One way I think to approach this is to consider the dependance/indendance
of each variable in a truth table scheme. In a truth table, each of
your inputs are independant variables: you cannot "calculate" the value of
X, Y, or Bin; you arbitrarily assign them values when you list your 2^n
permutations of what their possible values. The
outputs, on the other hand, are
dependant variables. You cannot arbitrarily assign an output a value on a
truth table line; you must calculate its value using an equation that
defines the relation of its value to the values of the other variables.
The confusion, in this case, is because Bout "seems" to exhibit the
behavior of both types: "you calculate its value from the inputs, yet use
that calculated value to determine S. In this case, apply our definition
above: can Bout's value be arbitrarily assigned or must it be calculated
(there's only one case in which its both and this is not it). The answer
is that Bout's value must be calculated, hence it is an output and not an
So how do we resolve the
"seeming" contradiction I've set up (it exhibts behaviors of both types,
yet can only be one)? The trick here is that outputs are defined to be
dependant on the values of the other VARIABLES, and not the INPUTS. In
layman's terms, we are first calculating the value of Bout from the
inputs, and then calculating the value of S from Bout and the inputs.
Bout, of course, is not really necessary to calculate the value of S:
instead of using Bout you could just substitute its equation composed of
inputs, resulting in S being calculated purely from inputs.
Two other cases I'd like to consider to make sure we've got this issued
fully and overly-explained:
(1) X = X. You could have a function that took X as an input and just
passed its value as an output (this is a buffer logic gate).

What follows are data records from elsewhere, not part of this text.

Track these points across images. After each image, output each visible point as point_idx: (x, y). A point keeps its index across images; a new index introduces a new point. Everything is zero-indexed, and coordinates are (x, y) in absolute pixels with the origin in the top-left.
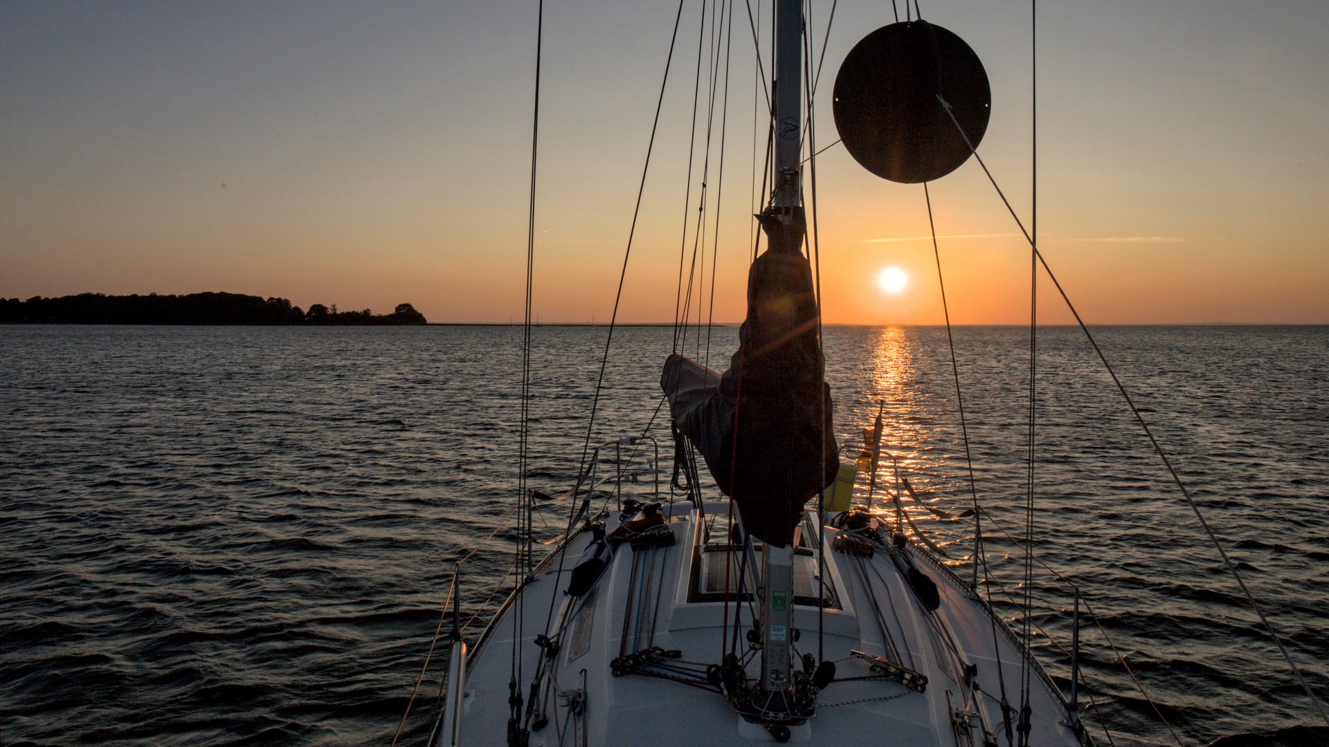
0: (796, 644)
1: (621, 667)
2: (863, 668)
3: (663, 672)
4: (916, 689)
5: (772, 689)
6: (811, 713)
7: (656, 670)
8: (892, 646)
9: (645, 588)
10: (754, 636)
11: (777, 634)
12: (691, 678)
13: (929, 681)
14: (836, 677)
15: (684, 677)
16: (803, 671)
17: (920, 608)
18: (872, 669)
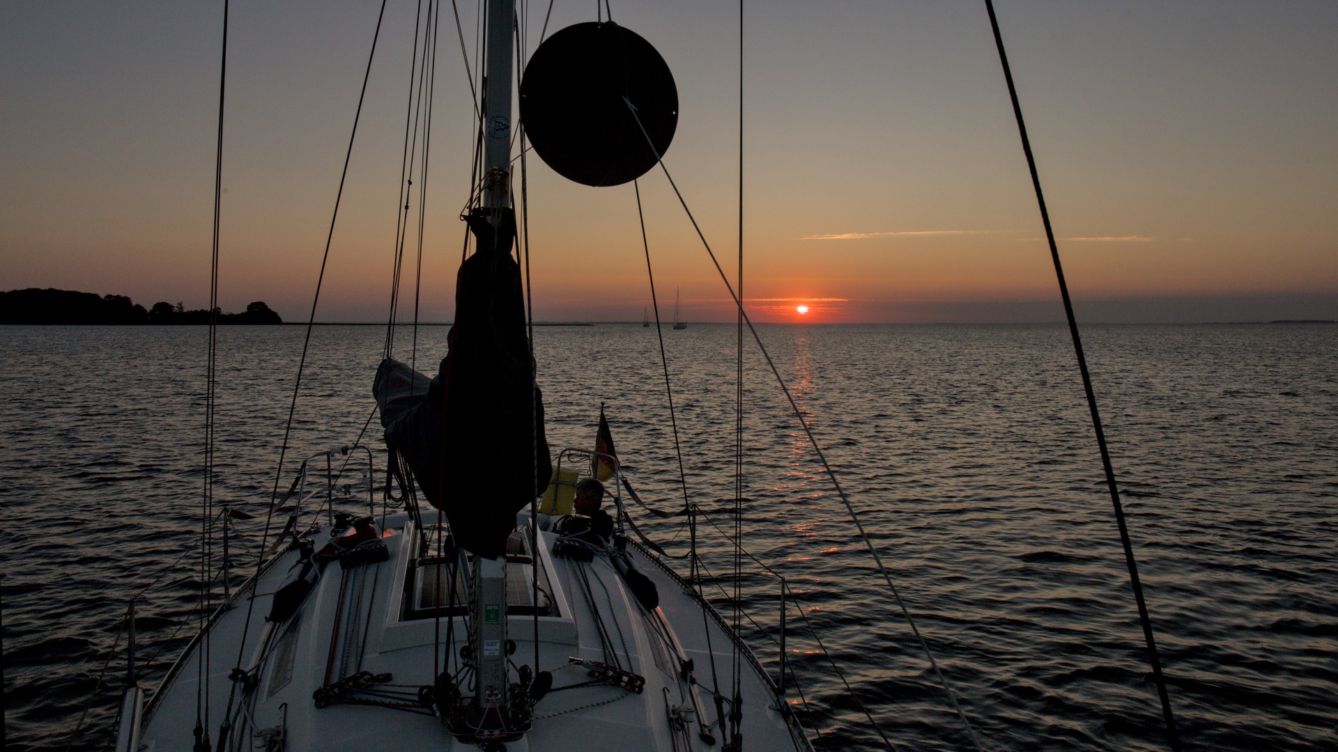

Note our
defintions still apply: X can be arbitrarily assigned as an input and has
an equation defining its output value (= whatever is input).
(2) A + Y = X,
B + X = Y. Here you have your two outputs defined recursively in
terms of each other. By substitution you get:
A + B + Y = Y. Which makes the recursive definition of Y particularly
clear. Here Y is an output because its value must be calculated to fit
the given equation, yet must also be arbitrarily assigned in order to
solve this equation. This is a paradox (infinite recursion) and cannot be
solved (at least not without better math skills than mine!).
Hope this helped!